Gap generation in the BCS model with finite range temporal interaction

TL;DR

This paper rigorously proves that the BCS model with finite range temporal interaction becomes equivalent to the mean field BCS model in the thermodynamic limit when the interaction range is sufficiently long, using a perturbation expansion.

Contribution

It provides a rigorous proof of the equivalence between the finite range temporal interaction BCS model and the mean field BCS model in the thermodynamic limit.

Findings

Equivalence holds when the interaction range is sufficiently long.

A uniformly convergent perturbation expansion was used.

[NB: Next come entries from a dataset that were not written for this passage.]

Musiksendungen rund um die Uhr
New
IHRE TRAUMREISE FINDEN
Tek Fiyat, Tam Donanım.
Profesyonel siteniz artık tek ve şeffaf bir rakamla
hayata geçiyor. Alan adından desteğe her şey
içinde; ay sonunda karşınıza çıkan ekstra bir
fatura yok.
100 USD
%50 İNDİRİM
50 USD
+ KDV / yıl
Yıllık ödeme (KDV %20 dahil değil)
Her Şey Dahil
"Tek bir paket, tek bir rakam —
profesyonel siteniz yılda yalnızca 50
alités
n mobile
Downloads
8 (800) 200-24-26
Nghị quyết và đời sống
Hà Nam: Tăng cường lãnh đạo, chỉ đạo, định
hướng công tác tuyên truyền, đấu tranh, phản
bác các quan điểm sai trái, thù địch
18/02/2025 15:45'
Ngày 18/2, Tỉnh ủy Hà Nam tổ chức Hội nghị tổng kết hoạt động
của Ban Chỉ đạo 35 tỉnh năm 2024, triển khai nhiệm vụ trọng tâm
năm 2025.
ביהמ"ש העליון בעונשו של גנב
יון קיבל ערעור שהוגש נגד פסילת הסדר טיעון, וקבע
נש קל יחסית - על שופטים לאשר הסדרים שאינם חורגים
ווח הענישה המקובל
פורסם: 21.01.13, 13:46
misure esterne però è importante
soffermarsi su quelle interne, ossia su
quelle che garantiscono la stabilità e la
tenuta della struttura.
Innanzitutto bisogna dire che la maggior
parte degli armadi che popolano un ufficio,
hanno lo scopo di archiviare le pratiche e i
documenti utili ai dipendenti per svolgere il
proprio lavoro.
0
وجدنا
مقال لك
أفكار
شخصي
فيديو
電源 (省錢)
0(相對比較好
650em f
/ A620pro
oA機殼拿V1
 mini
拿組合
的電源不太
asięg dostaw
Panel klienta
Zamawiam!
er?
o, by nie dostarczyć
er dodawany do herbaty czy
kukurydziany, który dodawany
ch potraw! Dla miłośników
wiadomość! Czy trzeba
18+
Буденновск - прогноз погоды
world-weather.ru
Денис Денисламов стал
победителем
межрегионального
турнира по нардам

The result confirms the mean field approximation validity in this regime.

Abstract

In the [BCS] paper the theory of superconductivity was developed for the BCS model, in which the (instantaneous) interaction is only between fermions of opposite momentum and spin. Such model was analyzed by variational methods, finding that a superconducting behavior is energetically favorable. Subsequently it was claimed that in the thermodynamic limit the BCS model is equivalent to the (exactly solvable) quadratic mean field BCS model; a rigorous proof of this claim is however still lacking. In this paper we consider the BCS model with a finite range temporal interaction, and we prove rigorously its equivalence with the mean field BCS model in the thermodinamic limit if the range is long enough, by a (uniformly convergent) perturbation expansion about mean field theory.